Introduction

Untitled

I feel like a lot of mystery surrounds this topic. A lot of people seem to wonder which data is sensitive when exposed. Some people seem to think every single API key disclosed in a JS file is a vulnerability but ofcourse this is not the case! Some API keys are supposed to be used by XHR requests and they are supposed to be public. When it comes to information disclosers we always have to keep in mind that what we see should be private and even then it's not guaranteed to be a vulnerability. Depending on which viewpoint you take (Pentesters or Bug Bounty Hunters) you should be less or more careful with what you report. We will go much deeper into this when we talk what to report and what not to report.

In this article we will talk about kinds of information disclosure going from debug information to admin passwords.

How does it occur

There are several places we can go looking for sensitive information. let's start by listing all the ways sensitive data exposure can occur.

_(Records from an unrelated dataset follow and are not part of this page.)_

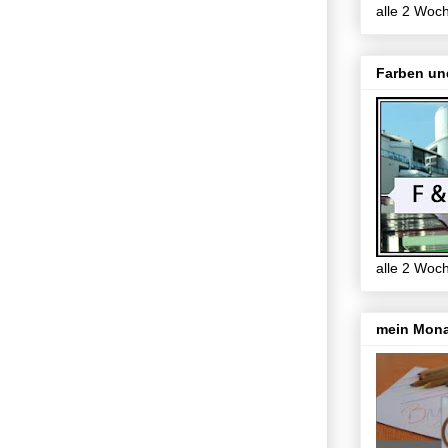
alle 2 Woc
Farben un
alle 2 Woc
mein Mona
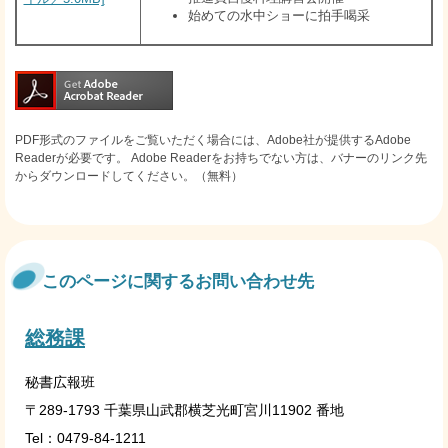
始めての水中ショーに拍手喝采
PDF形式のファイルをご覧いただく場合には、Adobe社が提供するAdobe
Readerが必要です。
Adobe Readerをお持ちでない方は、バナーのリンク先
からダウンロードしてください。（無料）
このページに関するお問い合わせ先
総務課
秘書広報班
〒289-1793 千葉県山武郡横芝光町宮川11902 番地
Tel：0479-84-1211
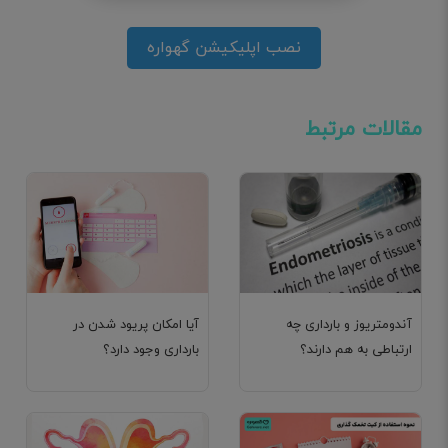
نصب اپلیکیشن گهواره
مقالات مرتبط
آندومتریوز و بارداری چه
آیا امکان پریود شدن در
ارتباطی به هم دارند؟
بارداری وجود دارد؟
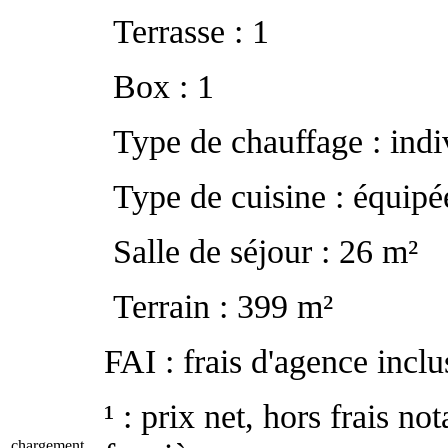
Terrasse : 1
Box : 1
Type de chauffage : indiv
Type de cuisine : équipé
Salle de séjour : 26 m²
Terrain : 399 m²
FAI : frais d'agence inclu
¹ : prix net, hors frais no
chargement...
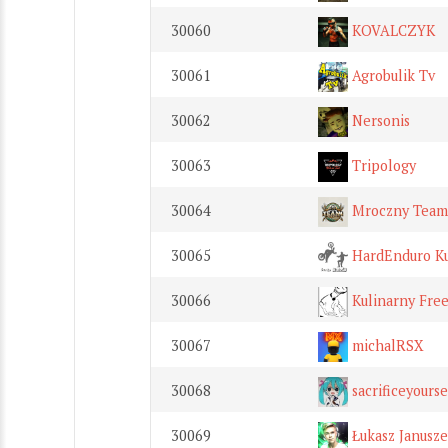
30060
KOVALCZYK
30061
Agrobulik Tv
30062
Nersonis
30063
Tripology
30064
Mroczny Team
30065
HardEnduro Ku
30066
Kulinarny Free
30067
michalRSX
30068
sacrificeyourse
30069
Łukasz Janusze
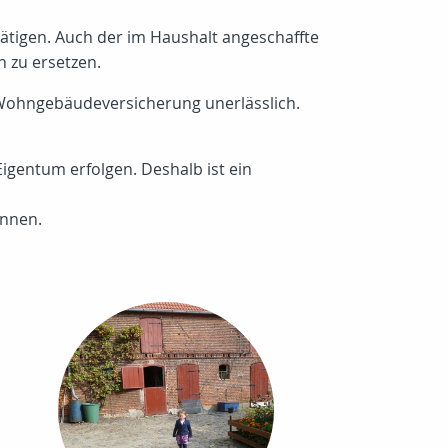
 tätigen. Auch der im Haushalt angeschaffte
h zu ersetzen.
 Wohngebäudeversicherung unerlässlich.
igentum erfolgen. Deshalb ist ein
önnen.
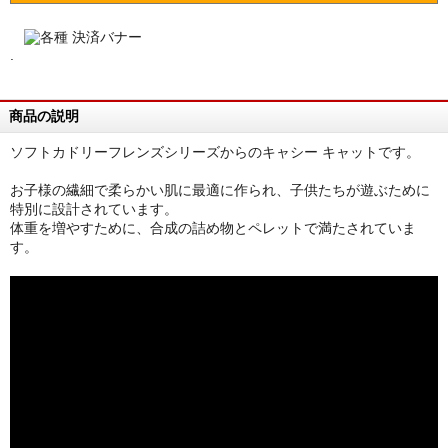
.
商品の説明
ソフトカドリーフレンズシリーズからのキャシー キャットです。
お子様の繊細で柔らかい肌に最適に作られ、子供たちが遊ぶために
特別に設計されています。
体重を増やすために、合成の詰め物とペレットで満たされていま
す。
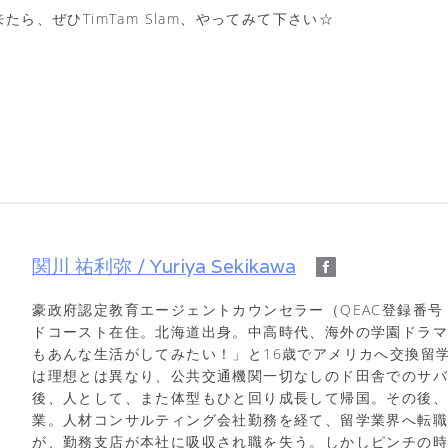
たら、ぜひTimTam Slam、やってみて下さい☆
関川 祐利弥 / Yuriya Sekikawa
豪政府認定教育エージェントカウンセラー（QEAC登録番号 
ドコースト在住。北海道出身。中高時代、海外の学園ドラ
もあんな生活がしてみたい！」と16歳でアメリカへ交換留
は理想とは異なり、公共交通機関一切なしのド田舎でのサ
後、人として、また体型もひと回り成長して帰国。その後
業。人材コンサルティング会社勤務を経て、留学業界へ転職
が、勤務支店が本社に吸収され職を失う。しかしピンチの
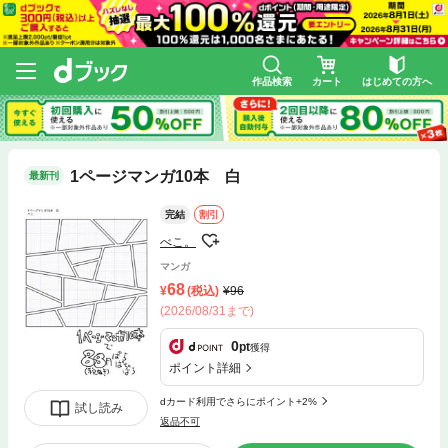
作品検索
カート
はじめての方へ
1ページマンガ10本 白
最新刊
完結
割引
べこ。
マンガ
68
(税込)
96
(2026/08/31まで)
0
pt
獲得
ポイント詳細
dカード利用でさらにポイント+2%
試し読み
返品不可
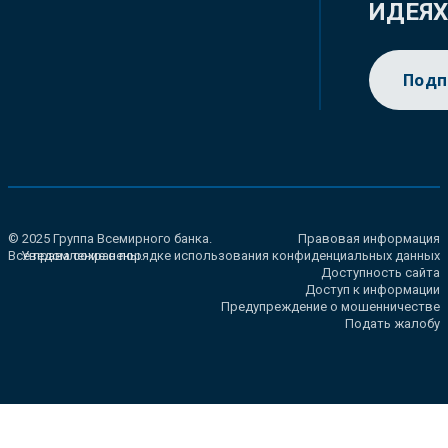
ИДЕЯ
Подп
© 2025 Группа Всемирного банка.
Правовая информация
Все права сохранены.
Уведомление о порядке использования конфиденциальных данных
Доступность сайта
Доступ к информации
Предупреждение о мошенничестве
Подать жалобу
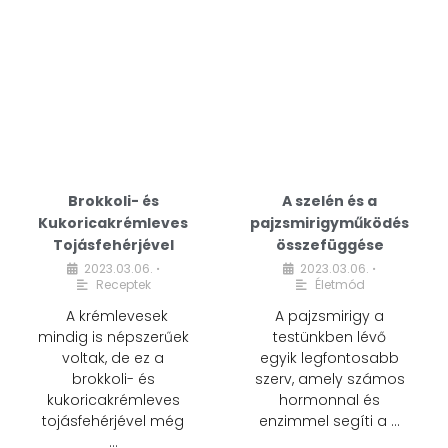
Brokkoli- és
A szelén és a
Kukoricakrémleves
pajzsmirigyműködés
Tojásfehérjével
összefüggése
2023.03.06.
2023.03.06.
•
•
Receptek
Életmód
A krémlevesek
A pajzsmirigy a
mindig is népszerűek
testünkben lévő
voltak, de ez a
egyik legfontosabb
brokkoli- és
szerv, amely számos
kukoricakrémleves
hormonnal és
tojásfehérjével még
enzimmel segíti a …
…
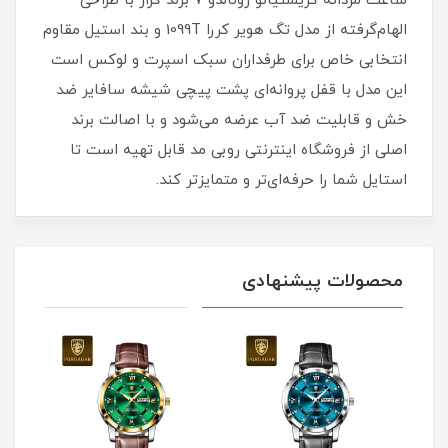
ساعت مردانه کریستیانو رونالدو 7 برند کرار با طراحی
الهام‌گرفته از مدل تگ هویر کررا 1099T و بند استیل مقاوم
انتخابی خاص برای طرفداران سبک اسپرت و لوکس است
این مدل با قفل پروانه‌ای پشت پیچی شیشه سافایر ضد
خش و قابلیت ضد آب عرضه می‌شود و با اصالت برند
اصلی از فروشگاه اینترنتی روبی مد قابل تهیه است تا
استایل شما را حرفه‌ای‌تر و متمایزتر کند.
محصولات پیشنهادی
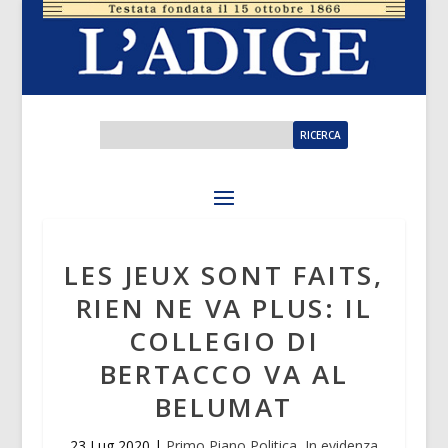
LES JEUX SONT FAITS,
RIEN NE VA PLUS: IL
COLLEGIO DI
BERTACCO VA AL
BELUMAT
23 Lug 2020
|
Primo Piano Politica
,
In evidenza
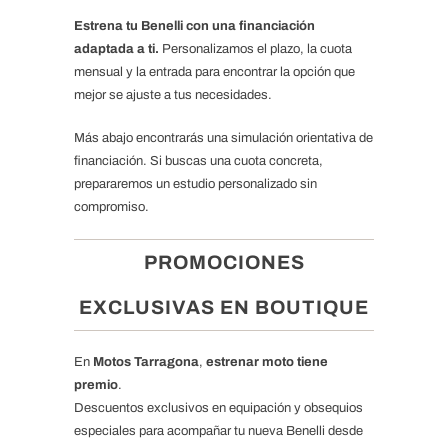
Estrena tu Benelli con una financiación
adaptada a ti.
Personalizamos el plazo, la cuota
mensual y la entrada para encontrar la opción que
mejor se ajuste a tus necesidades.
Más abajo encontrarás una simulación orientativa de
financiación. Si buscas una cuota concreta,
prepararemos un estudio personalizado sin
compromiso.
PROMOCIONES
EXCLUSIVAS EN BOUTIQUE
En
Motos Tarragona
,
estrenar moto tiene
premio
.
Descuentos exclusivos en equipación y obsequios
especiales para acompañar tu nueva Benelli desde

• A post-it on the monitor with a password. This one is pretty obvious.
• Debug information is very useful for both pentesters and bug bounty hunters.
• Github repository with either passwords directly committed into a public repo or other sensitive information. Github can also be used to get an overview of the application as it might contain the code that is being used.
• Twitter might contain some tweets with sensitive information by employees
• The webserver itself might contain configuration files which are visible to visitors of the webserver
• LinkedIn might contain information that it should not on the timelines of the employees
• Comments left by the developers
• Javascript files
• Directory listings are sometimes exposed to the public which allows attackers to view the internal structure of a website but even worse is when the directory listing is not secured at all and the attacker can just freely browse every file of the website.
• Directory listings can lead to backup files being exposed and if the attacker can download and analyse this, they can investigate the source code and get a better idea of how the application works and sometimes even find secrets.

Physical threats

When it comes to pentesting, i think a lot of hackers forget the physical aspect of pentesting. I've worked with numerous clients that i offered a physical pentesting packages as well and i've been able to just walk in with employees by just pretending like i belonged there. I observed the dress code, bought a fluo vest and a helmet and walked right into a high security construction zone like nothing wrong was going on. I took one of their keyboards to show i was at the main frame and i turned in my assignment to get a hefty bonus. All of this would not have mattered if i would not have found the password to the mainframe on a physical post-it note on the server rack which i took a picture off.

This is a cool story from my experiences but the point i am trying to make is that physical entry does need to be considered when creating a security plan. When a pentester is on an assignment but not assigned to do physical pentesting, he/she should report any infractions they see though as it's not part of the scope but as long as you do not do intrusive testing, an observed defect can be reported like a door that is always open.